After the test, she let BJ move on back to his cabin, but the encounter was certainly unsettling enough to stick with me, and I feel at this point that was a more memorable sequence than anything in the last game. From there we were shown a more typical gameplay segment, with BJ shootin’ dudes on a bombed-out bridge while he attempted to make his way across it.

Even here, though, the developers’ attempts to pump some life into the staid shooter formula were evident. At the end of the segment, in particular, was a moment that made me actually physically react – BJ must jump across a gap, and when he does he contextually grabs the edge of the far ledge, but just barely. As he hangs on with one hand, he looks down at the water below, and when he looked back up an enemy soldier was staring down at him. I actually yelled.

When it was time for me to actually take control, I was further entertained by story presentation. As the playable demo begins, BJ is riding in a car with an Englishman in London, as the other man bemoans what the Nazis have done to his city. After we arrive at our destination, a giant shrine to national socialism, the driver let me out of the car and then speed off right into the front of building, where he set off the bomb in the trunk.

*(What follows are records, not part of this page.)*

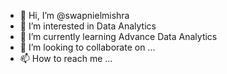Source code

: - 👋 Hi, I’m @swapnielmishra
- 👀 I’m interested in Data Analytics
- 🌱 I’m currently learning Advance Data Analytics
- 💞️ I’m looking to collaborate on ...
- 📫 How to reach me ...

<!---
swapnielmishra/swapnielmishra is a ✨ special ✨ repository because its `README.md` (this file) appears on your GitHub profile.
You can click the Preview link to take a look at your changes.
--->
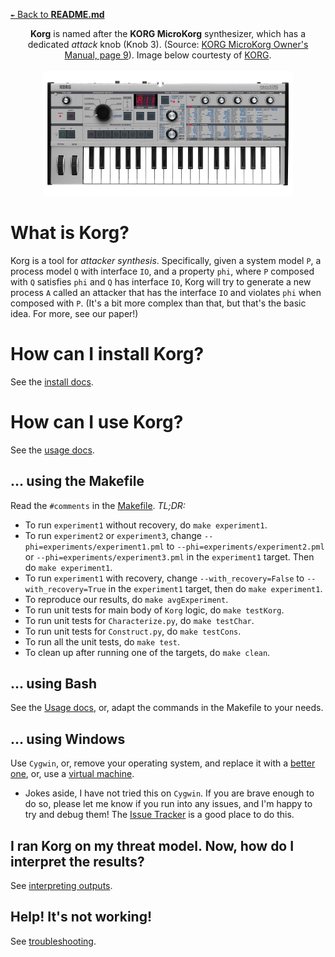 [`↞` Back to **README.md**](../README.md)


<p align="center">
	<b>Korg</b> is named after the <b>KORG MicroKorg</b> synthesizer, which has a dedicated <i>attack</i> knob (Knob 3).  (Source: <a href="https://cdn.korg.com/us/support/download/files/8f226053113b3be59753dcce14e74cca.pdf">KORG MicroKorg Owner's Manual, page 9</a>).  Image below courtesty of <a href="https://www.korg.com/us/products/synthesizers/microkorg/">KORG</a>.
	<br><br>
	<img src="images/korg.png">
</p>


# What is Korg?

Korg is a tool for *attacker synthesis*.  Specifically, given a system model `P`, a process model `Q` with interface `IO`, and a property `phi`, where `P` composed with `Q` satisfies `phi` and `Q` has interface `IO`, Korg will try to generate a new process `A` called an attacker that has the interface `IO` and violates `phi` when composed with `P`.  (It's a bit more complex than that, but that's the basic idea.  For more, see our paper!)

# How can I install Korg?

See the [install docs](Install.md).

# How can I use Korg?

See the [usage docs](Usage.md).

## ... using the Makefile

Read the `#comments` in the [Makefile](../Makefile).  *TL;DR:*

* To run `experiment1` without recovery, do `make experiment1`.
* To run `experiment2` or `experiment3`, change `--phi=experiments/experiment1.pml` to `--phi=experiments/experiment2.pml` or `--phi=experiments/experiment3.pml` in the `experiment1` target.  Then do `make experiment1`.
* To run `experiment1` with recovery, change `--with_recovery=False` to `--with_recovery=True` in the `experiment1` target, then do `make experiment1`.
* To reproduce our results, do `make avgExperiment`.
* To run unit tests for main body of `Korg` logic, do `make testKorg`.
* To run unit tests for `Characterize.py`, do `make testChar`.
* To run unit tests for `Construct.py`, do `make testCons`.
* To run all the unit tests, do `make test`.
* To clean up after running one of the targets, do `make clean`.

## ... using Bash

See the [Usage docs](Usage.md), or, adapt the commands in the Makefile to your needs.

## ... using Windows

Use `Cygwin`, or, remove your operating system, and replace it with a [better one](https://www.linuxmint.com/), or, use a [virtual machine](https://www.virtualbox.org/).

* Jokes aside, I have not tried this on `Cygwin`.  If you are brave enough to do so, please let me know if you run into any issues, and I'm happy to try and debug them!  The [Issue Tracker](https://github.com/maxvonhippel/AttackerSynthesis/issues) is a good place to do this.

## I ran Korg on my threat model.  Now, how do I interpret the results?

See [interpreting outputs](InterpretingOutputs.md).

## Help!  It's not working!

See [troubleshooting](Troubleshooting.md).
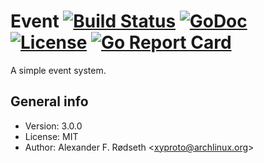 # Event [![Build Status](https://travis-ci.org/xyproto/event.svg?branch=master)](https://travis-ci.org/xyproto/event) [![GoDoc](https://godoc.org/github.com/xyproto/event?status.svg)](http://godoc.org/github.com/xyproto/event) [![License](http://img.shields.io/badge/license-MIT-green.svg?style=flat)](https://raw.githubusercontent.com/xyproto/event/master/LICENSE) [![Go Report Card](https://goreportcard.com/badge/github.com/xyproto/event)](https://goreportcard.com/report/github.com/xyproto/event)

A simple event system.

## General info

* Version: 3.0.0
* License: MIT
* Author: Alexander F. Rødseth &lt;xyproto@archlinux.org&gt;
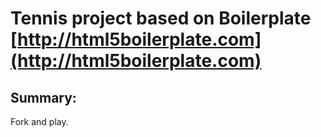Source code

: #  Tennis project based on Boilerplate [http://html5boilerplate.com](http://html5boilerplate.com)


## Summary:

Fork and play.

”That The New Order won’t even have a multiplayer mode further cements how seriously MachineGames is taking the storytelling experience they will be providing.”

A moment like that, with an honest-to-god suicide bomber who is on my side, has weight, and it indicates that MachineGames is out to do something more than just give us another good time with guns.

When I think of high profile Western storytelling art that casts a sympathetic eye on suicide bombers, Battlestar Galactica and Syriana immediately come to mind, but not much else. MachineGames is clearly trying to paint a rather dire picture here, which is as it should be considering the Nazis were kinda a bunch of assholes.

At the same time, though, The New Order is not a completely serious affair. When BJ is stalking his enemies, he likes to talk shit and even crack jokes occasionally, but not in the Duke Nukem/Serious Sam way. There’s always an edge to his tone that indicates he’s pretty damn pissed off, which, again, feels appropriate.

Yes, of course, there is still plenty of fighting and robots and all that good stuff. But The New Order is a game with more on its mind than just mass murder, and that gives it a leg up in what will sure be a fierce battle for shooter supremacy as the new generation begins.

That The New Order won’t even have a multiplayer mode further cements how seriously MachineGames is taking the storytelling experience they will be providing, and that gives me hope that when the time comes to dive into the full game we’ll have an experience that is as engaging to our minds as it is to our reflexes.

Wolfenstein: The New Order is due to hit PC, PS3, PS4, Xbox 360 and Xbox One in December.